Innovation doesn’t wait. And it certainly doesn’t pause because of macro headlines. While markets churn over inflation and elections, the next big AI model, robotics platform, or biotech leap will still make news. Someone — somewhere — will keep moving the frontier forward.

For the tech giants flush with capital, this creates a different kind of urgency. It’s no longer just about having a “first-mover” advantage. It’s about avoiding being left behind. In an era of compounding breakthroughs, the gap between leaders and laggards can quickly become unbridgeable.

Significant research and development efforts initiated quarters or years prior will continue bearing fruit. Furthermore, the hyper-competitive dynamics of sectors like AI, biotech, or advanced computing mean someone is always pushing the boundary. Staying quiet too long while taking economic calls risks sending the wrong message—to investors, to competitors, and to markets.

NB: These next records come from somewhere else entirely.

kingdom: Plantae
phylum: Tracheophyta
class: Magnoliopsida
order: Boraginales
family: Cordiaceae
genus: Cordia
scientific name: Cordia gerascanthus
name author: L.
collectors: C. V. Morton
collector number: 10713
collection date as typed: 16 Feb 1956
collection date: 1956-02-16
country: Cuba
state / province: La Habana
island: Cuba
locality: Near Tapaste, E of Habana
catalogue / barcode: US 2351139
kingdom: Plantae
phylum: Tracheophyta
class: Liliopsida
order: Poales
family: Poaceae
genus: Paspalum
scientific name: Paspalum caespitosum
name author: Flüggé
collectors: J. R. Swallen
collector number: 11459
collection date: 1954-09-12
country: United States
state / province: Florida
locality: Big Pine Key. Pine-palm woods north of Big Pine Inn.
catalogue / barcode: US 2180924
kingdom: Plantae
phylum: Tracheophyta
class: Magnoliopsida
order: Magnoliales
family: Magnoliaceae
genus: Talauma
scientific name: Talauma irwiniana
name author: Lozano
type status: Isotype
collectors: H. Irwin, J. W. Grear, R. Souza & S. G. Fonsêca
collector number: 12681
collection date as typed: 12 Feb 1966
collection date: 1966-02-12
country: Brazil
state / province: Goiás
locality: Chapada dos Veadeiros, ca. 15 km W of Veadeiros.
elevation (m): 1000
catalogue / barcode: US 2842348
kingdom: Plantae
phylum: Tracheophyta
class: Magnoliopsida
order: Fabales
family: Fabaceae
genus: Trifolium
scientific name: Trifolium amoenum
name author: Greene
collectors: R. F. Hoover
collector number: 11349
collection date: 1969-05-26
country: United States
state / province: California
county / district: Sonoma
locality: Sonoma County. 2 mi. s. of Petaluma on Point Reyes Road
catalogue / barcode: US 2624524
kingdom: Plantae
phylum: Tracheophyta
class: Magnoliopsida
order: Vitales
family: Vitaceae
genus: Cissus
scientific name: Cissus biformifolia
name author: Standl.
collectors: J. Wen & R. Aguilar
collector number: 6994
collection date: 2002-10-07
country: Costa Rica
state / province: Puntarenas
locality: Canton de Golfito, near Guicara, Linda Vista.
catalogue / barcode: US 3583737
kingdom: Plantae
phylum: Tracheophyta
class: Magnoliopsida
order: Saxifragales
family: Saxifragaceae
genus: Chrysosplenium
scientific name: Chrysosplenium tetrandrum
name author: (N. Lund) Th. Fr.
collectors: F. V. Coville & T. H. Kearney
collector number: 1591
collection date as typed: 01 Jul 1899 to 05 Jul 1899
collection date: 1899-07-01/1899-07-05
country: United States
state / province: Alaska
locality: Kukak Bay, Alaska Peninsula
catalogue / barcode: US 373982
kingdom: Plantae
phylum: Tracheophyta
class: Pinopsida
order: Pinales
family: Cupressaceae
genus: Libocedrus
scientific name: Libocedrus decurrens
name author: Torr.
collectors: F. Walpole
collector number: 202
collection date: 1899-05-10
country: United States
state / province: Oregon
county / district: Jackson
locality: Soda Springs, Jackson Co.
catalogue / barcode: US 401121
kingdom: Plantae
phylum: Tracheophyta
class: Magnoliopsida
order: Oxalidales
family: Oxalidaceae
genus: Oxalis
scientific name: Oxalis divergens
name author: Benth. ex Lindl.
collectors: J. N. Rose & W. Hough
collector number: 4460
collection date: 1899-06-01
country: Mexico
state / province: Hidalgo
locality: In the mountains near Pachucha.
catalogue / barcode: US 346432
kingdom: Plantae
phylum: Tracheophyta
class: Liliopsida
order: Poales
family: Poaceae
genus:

Truth Is Out, and Redundancy Must Set In

The veil is now completely lifted, even if the signs of what was to come have been around for a while. Recent tariff wars and escalating restrictions on semiconductor access and now critical minerals expose a stark reality. Global interconnectedness, once lauded, now reveals deep vulnerabilities. And every country, every company, is taking notes.

This isn’t oil or wheat. This is compute, data, and talent. The currency of power has shifted — from barrels to bandwidth, from ships to silicon.

In this downturn, nations and corporations must consider any economic reflation by not building high-speed railways or increasing the housing loan books. The upcoming state-driven activities and directives worldwide will be related to innovations, not just in AI but also in automation, semiconductors, and biotechnologies.

"AI Nationalism" is emerging. In an era of distrust, innovation investments may paradoxically continue to grow the fastest, as innovation is the axis around which various rivalries are now fought. The strength lies less in the size of the army or the technologies of the best fighter jets; this message will serve as a major counterforce against any near-term economic rationale for pausing innovation investments.

The Quiet Shift in Economic Firepower

In past downturns, societies turned to governments for fiscal stimulus and to central banks for monetary easing to cushion their blows and spur recovery. Today, those traditional levers appear constrained by debt, inflation, and political gridlock. Instead, a new set of players wields significant power to shape economic outcomes: the cash-rich technology giants. These companies have vast reserves and ongoing strategic imperatives that uniquely position them to invest, innovate, and potentially reflate activity even amidst broader caution.  

Their influence extends beyond their core markets. They drive significant capital expenditure through massive investments in areas like AI infrastructure, cloud computing, and even automation, mobility, or healthcare technology via corporate VC arms. While traditional industries might retrench, these giants could also be called in to support employment while focussing on their innovation drives.

Cash-rich tech giants may complain about how they, too, are weathering economic storms, but few are likely to allow them to be in charge of recession-enforcing decisions in the period ahead. If, in the previous era, central banks called on banks to undertake a merger with a bankrupt company or extend certain loans for national benefits, the burden is likely to be more on innovation and tech giants for economic reasons, as well.  

Why Innovation May Stumble but Won’t Stop

When economic logic says “cut back” but geopolitical logic says “push forward,” something has to give. Innovation lies precisely at that fault line.

There will be pauses. Startups will fold. Projects will get shelved. But the core trend — pushing the technological frontier — isn’t going away. It can’t. Not when so much power, identity, and strategy are now tied to innovation outcomes.

Cash-rich firms will keep moving, governments will fund what they must, and even in a downturn, the breakthroughs seeded in past quarters will keep surfacing.

So yes, innovation may stumble. But it’s not going to stop. Governments cannot allow them to stop.